Die Regulierungsverpflichtung selbst für überhöhte Honorare lt. BGH wurde ebenso ignoriert, wie das Überprüfungsverbot und die Einzelprüfung von Nebenkosten.
Es wurde auch Sinn und Zweck des § 249 BGB offensichtlich nicht eindeutig erkannt, denn mit der Zubilligung von Schadenersatz unter Berufung auf das Justizvergütungsgesetz wurde eben nicht DER Zustand wieder hergestellt, der bestehen würde, wenn das zum Schadenersatz verpflichtende Ereignis nicht eingetreten wäre.

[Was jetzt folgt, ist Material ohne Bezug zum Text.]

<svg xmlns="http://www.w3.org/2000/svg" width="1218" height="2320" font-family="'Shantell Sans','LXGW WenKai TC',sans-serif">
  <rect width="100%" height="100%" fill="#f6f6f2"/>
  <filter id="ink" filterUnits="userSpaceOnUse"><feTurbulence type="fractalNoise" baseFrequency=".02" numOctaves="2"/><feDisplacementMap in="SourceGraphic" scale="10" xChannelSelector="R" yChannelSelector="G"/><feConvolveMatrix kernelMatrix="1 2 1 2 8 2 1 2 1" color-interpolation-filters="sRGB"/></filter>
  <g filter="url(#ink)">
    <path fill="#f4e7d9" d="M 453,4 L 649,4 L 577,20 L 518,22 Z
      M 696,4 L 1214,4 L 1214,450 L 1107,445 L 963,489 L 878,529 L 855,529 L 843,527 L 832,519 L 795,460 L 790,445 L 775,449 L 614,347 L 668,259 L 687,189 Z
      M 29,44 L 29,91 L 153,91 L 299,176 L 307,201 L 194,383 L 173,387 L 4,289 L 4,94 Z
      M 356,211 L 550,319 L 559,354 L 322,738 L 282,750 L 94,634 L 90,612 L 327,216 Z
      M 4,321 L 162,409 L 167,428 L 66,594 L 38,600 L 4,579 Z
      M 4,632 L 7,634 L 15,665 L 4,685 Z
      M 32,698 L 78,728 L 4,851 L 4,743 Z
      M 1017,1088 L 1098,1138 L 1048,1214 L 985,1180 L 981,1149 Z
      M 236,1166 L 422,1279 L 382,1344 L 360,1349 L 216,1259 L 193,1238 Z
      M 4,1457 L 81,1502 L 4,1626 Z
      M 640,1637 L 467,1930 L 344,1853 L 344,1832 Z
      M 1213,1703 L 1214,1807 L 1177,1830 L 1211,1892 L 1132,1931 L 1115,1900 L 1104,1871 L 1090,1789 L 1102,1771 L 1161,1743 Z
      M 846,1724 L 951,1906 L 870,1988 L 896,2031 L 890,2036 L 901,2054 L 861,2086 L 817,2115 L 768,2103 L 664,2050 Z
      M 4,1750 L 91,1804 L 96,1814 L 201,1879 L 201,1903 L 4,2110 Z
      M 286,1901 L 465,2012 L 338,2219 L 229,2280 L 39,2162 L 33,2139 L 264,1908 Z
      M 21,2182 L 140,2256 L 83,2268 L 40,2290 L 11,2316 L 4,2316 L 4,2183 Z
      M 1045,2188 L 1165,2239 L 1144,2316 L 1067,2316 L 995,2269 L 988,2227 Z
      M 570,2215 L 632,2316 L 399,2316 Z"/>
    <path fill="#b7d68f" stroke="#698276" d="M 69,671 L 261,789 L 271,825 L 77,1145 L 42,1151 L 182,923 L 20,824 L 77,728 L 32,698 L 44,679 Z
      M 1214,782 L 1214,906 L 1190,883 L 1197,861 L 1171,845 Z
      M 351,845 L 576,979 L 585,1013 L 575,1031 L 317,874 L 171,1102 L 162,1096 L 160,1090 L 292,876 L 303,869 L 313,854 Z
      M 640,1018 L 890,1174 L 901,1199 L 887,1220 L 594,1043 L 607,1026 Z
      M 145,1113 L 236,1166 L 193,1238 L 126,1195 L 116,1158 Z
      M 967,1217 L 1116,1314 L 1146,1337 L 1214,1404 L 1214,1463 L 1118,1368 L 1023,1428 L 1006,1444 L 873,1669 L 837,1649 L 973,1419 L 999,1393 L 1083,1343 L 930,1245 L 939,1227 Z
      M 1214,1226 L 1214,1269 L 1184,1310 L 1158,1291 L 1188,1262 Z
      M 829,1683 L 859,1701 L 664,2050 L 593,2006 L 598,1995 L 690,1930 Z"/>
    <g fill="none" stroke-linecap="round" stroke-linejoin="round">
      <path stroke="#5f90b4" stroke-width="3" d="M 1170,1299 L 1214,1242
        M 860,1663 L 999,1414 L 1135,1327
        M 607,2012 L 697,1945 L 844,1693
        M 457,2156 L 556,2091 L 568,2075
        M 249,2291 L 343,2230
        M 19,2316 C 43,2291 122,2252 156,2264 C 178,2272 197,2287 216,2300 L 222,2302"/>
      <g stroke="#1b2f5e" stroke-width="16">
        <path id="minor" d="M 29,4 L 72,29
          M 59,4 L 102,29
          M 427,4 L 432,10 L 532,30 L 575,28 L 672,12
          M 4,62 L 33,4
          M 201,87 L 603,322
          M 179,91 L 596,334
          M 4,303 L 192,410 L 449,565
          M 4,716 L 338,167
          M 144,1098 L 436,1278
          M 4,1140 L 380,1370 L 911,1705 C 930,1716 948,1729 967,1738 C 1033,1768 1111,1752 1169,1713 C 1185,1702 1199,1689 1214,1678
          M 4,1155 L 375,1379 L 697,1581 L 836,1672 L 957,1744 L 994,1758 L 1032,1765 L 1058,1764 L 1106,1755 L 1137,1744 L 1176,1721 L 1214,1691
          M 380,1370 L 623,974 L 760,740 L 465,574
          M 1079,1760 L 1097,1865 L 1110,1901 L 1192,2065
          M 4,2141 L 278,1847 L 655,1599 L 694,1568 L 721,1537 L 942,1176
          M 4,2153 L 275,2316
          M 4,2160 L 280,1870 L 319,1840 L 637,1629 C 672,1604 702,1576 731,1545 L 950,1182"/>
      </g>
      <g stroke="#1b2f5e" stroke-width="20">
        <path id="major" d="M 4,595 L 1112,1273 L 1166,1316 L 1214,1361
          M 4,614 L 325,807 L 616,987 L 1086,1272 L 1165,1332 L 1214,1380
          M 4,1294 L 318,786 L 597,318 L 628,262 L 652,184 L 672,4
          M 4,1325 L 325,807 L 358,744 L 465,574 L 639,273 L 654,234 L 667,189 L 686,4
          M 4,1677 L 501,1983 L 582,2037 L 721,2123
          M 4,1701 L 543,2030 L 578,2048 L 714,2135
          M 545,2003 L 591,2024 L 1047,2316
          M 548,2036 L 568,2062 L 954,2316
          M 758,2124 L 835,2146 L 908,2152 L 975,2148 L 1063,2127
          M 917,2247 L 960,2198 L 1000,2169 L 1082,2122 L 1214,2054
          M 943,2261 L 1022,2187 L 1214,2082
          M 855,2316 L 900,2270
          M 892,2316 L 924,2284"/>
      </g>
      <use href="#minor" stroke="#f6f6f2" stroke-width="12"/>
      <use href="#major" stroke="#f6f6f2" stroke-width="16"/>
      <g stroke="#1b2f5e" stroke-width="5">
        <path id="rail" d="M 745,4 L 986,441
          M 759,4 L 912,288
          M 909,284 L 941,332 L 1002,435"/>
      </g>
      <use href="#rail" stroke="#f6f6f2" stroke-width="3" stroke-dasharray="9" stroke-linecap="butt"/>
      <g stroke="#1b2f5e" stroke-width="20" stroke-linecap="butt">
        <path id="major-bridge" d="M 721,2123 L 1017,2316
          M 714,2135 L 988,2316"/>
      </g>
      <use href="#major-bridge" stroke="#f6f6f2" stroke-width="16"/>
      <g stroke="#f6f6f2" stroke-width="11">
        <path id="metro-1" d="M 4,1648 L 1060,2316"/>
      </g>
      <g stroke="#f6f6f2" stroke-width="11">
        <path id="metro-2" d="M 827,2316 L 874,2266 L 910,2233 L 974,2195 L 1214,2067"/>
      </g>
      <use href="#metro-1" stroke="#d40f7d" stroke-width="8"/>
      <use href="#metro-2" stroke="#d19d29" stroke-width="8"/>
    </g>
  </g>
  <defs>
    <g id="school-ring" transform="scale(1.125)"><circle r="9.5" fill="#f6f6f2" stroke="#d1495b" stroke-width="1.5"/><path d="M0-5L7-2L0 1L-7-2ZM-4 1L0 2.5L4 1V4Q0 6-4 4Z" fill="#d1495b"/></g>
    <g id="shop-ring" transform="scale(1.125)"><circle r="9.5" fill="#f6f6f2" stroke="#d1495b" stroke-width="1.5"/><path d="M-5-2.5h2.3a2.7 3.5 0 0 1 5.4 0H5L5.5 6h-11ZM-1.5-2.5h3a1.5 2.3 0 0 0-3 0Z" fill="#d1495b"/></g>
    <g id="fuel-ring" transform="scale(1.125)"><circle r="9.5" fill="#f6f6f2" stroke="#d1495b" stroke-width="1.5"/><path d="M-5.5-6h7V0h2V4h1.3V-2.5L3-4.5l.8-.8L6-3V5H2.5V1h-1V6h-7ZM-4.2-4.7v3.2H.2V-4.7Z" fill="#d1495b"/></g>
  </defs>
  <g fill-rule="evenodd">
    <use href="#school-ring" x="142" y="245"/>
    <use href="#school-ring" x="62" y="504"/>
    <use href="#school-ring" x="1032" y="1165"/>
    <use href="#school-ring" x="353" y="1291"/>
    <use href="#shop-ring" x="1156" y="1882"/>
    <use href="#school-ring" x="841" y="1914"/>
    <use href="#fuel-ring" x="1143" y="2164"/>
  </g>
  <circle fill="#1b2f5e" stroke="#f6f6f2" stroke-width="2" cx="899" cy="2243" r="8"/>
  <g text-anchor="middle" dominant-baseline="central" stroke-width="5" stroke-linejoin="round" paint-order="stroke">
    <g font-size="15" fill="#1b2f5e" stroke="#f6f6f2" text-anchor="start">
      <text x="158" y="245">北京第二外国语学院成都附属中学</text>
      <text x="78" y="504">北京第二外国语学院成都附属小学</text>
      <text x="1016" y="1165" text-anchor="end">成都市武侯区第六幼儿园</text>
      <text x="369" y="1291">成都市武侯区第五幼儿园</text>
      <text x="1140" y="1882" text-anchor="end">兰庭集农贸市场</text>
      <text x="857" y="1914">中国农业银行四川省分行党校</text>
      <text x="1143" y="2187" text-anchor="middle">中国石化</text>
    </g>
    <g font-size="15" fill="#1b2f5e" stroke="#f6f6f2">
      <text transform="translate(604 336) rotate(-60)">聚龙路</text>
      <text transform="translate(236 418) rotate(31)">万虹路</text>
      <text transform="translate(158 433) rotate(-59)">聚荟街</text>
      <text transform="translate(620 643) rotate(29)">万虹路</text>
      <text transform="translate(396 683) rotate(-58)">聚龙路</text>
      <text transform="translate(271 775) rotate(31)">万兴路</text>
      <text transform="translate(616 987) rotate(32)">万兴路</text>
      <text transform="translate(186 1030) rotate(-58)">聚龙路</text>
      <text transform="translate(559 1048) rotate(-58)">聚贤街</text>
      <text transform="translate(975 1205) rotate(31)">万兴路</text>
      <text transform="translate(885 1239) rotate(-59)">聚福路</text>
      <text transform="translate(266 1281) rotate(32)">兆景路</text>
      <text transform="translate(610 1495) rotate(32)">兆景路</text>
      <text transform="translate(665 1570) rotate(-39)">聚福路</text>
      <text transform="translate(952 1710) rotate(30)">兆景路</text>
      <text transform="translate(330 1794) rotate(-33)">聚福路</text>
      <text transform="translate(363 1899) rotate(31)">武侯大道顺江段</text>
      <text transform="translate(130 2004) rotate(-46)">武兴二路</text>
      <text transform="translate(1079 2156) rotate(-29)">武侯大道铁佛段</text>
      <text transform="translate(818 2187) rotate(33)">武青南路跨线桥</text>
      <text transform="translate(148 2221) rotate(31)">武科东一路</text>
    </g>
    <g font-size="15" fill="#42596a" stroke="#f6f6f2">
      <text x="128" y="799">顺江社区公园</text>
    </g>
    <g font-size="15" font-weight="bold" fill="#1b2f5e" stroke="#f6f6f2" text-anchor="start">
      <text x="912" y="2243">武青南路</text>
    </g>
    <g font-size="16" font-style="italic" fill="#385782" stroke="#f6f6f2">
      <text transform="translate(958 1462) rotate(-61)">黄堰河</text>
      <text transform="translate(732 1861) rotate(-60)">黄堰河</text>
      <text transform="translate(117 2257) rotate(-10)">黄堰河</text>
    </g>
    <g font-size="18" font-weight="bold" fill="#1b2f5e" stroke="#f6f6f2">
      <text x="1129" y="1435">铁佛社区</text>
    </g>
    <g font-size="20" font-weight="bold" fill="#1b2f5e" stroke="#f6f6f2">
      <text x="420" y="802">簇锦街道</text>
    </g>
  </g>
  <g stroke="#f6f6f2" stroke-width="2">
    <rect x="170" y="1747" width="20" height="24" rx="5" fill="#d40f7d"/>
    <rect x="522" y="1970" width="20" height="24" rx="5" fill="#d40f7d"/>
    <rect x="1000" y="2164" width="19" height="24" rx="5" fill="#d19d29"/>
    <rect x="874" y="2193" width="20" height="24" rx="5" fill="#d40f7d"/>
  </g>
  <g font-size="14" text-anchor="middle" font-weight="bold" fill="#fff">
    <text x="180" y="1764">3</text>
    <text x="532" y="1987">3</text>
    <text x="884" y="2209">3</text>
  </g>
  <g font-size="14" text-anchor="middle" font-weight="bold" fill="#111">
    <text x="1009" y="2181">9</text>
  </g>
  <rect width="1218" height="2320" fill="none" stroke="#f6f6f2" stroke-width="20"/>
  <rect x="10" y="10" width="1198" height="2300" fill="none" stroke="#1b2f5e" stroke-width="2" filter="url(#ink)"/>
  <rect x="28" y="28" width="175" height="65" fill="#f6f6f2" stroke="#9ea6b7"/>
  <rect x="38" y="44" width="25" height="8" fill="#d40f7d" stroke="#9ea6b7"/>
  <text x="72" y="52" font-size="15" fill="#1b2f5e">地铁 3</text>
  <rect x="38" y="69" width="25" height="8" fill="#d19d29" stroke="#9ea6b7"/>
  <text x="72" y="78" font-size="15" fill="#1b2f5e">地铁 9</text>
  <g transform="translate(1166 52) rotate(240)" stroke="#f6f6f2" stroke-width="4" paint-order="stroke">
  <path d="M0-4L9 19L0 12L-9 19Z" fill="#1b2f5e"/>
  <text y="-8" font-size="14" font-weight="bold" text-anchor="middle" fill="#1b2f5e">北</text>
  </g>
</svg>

Ebenso wurde die subjektbezogene Schadenbetrachtung mit der Situation ex ante des Geschädigten schlicht ignoriert. Die Häufung der Unzulänglichkeiten in den Entscheidungsgründen wirft die Frage auf, wie so etwas bei schadenersatzrechtlich ausgerichteter Klagebegründung überhaupt passieren kann. Dieses Urteil „Im Namen des Volkes“ ist mehr als nur gewagt.-
COLOMBO
Hallo Captain-Huk-Freunde,
der Blog wird immer bekannter. Jetzt hat auch Jurablogs über dieses Urteil berichtet.
Da können wir Herrn Richter dankbar sein, dass er uns in seinem Blog immer wieder erwähnt.
Mit freundlichen Grüßen und trotzdem noch eine schöne Woche.